The comments below that video are superb and representative of the quality Youtube commentary you've come to know, love, and expect. Like this, for instance:

Oh what an intelligent response you stupid monkey. It was a typical n----- shot. Punch the white boy in the chin while he wasn't looking. The same way yall shoot each other up in the hood. I have respect for blacks, but not ignorant n------ such as yourself. Bring that pussy shit to Tiger Stadium in Baton Rouge and see how tough you are when a 275lb white boy redneck gets ahold of your black ass. TIGERBAIT, TIGERBAIT, TIGERBAIT........LSU!

In a perfect world, we like to imagine these are all 14 year old Asian kids pretending to play the parts of Youtube commenters. The Oregonian's John Canzano wants him gone, Addicted to Quack is just embarrassed, and Blount is apologizing all over the place. Cuddles had the best recommendation this morning: a team of handlers, just like Ralphie, who run LeGarrette on and off the field. We're one thousand percent behind this idea.

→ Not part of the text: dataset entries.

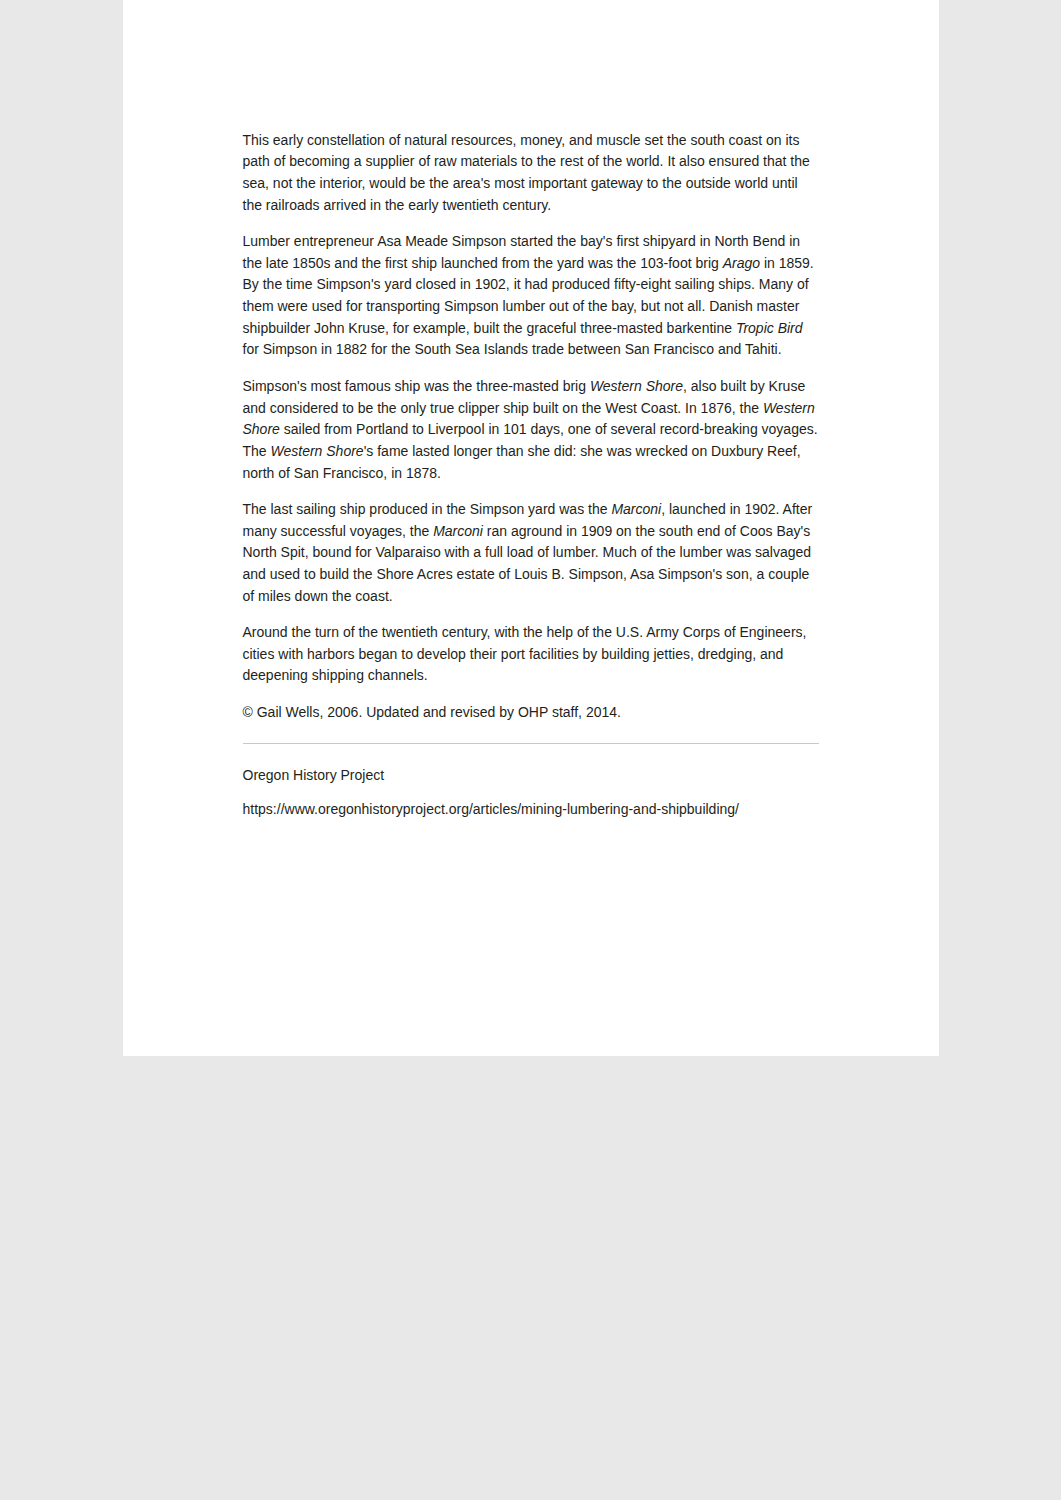This early constellation of natural resources, money, and muscle set the south coast on its path of becoming a supplier of raw materials to the rest of the world. It also ensured that the sea, not the interior, would be the area's most important gateway to the outside world until the railroads arrived in the early twentieth century.
Lumber entrepreneur Asa Meade Simpson started the bay's first shipyard in North Bend in the late 1850s and the first ship launched from the yard was the 103-foot brig Arago in 1859. By the time Simpson's yard closed in 1902, it had produced fifty-eight sailing ships. Many of them were used for transporting Simpson lumber out of the bay, but not all. Danish master shipbuilder John Kruse, for example, built the graceful three-masted barkentine Tropic Bird for Simpson in 1882 for the South Sea Islands trade between San Francisco and Tahiti.
Simpson's most famous ship was the three-masted brig Western Shore, also built by Kruse and considered to be the only true clipper ship built on the West Coast. In 1876, the Western Shore sailed from Portland to Liverpool in 101 days, one of several record-breaking voyages. The Western Shore's fame lasted longer than she did: she was wrecked on Duxbury Reef, north of San Francisco, in 1878.
The last sailing ship produced in the Simpson yard was the Marconi, launched in 1902. After many successful voyages, the Marconi ran aground in 1909 on the south end of Coos Bay's North Spit, bound for Valparaiso with a full load of lumber. Much of the lumber was salvaged and used to build the Shore Acres estate of Louis B. Simpson, Asa Simpson's son, a couple of miles down the coast.
Around the turn of the twentieth century, with the help of the U.S. Army Corps of Engineers, cities with harbors began to develop their port facilities by building jetties, dredging, and deepening shipping channels.
© Gail Wells, 2006. Updated and revised by OHP staff, 2014.
Oregon History Project
https://www.oregonhistoryproject.org/articles/mining-lumbering-and-shipbuilding/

Well, um, Erin, we--we're like we've always been, really. South Carolina continued its offensive aphasia, forgetting how to say things like "score double digits" or "block the defensive end." Fortunately, Dana Bible still coaches college football and collects a paycheck for it, and as long as he calls 3 yard out routes on 3rd and 16 teams like South Carolina can skate by on seven points and a prayer. The amount of portable information from this game is impossible to judge, as both offenses were slagshit awful, but both NC State and South Carolina's defense displayed some ferocity independent of the opposing team's scoring phobia. So you have that going for you. Now, if the Wolfpack would stop trying to run the clock out in the first quarter, they might have something cooking, we tell ya! /dances Newsies jig.

Temple takes the Dan Hawkins Award for 2009......by being the first team to lose to a D-1AA team this year. Temple turned the ball over five times, and Al Golden began plans to do what every other Temple coach does after a certain amount of time in the job: faking his own death and starting over in Paraguay.

Gene Chizik is stunned. Iowa State scored more than 30 points in beating a quality North Dakota State team in Paul Rhoads debut, but Fargo seems to be all right with the effort, and if Fargo is okay with it, then goshdarnit, you should be, too.

Damn your traitorous back. Carl Moore, one of Florida receivers poised to pick up what was left by the departures of Louis Murphy and Percy Harvin, may miss the season with a back injury.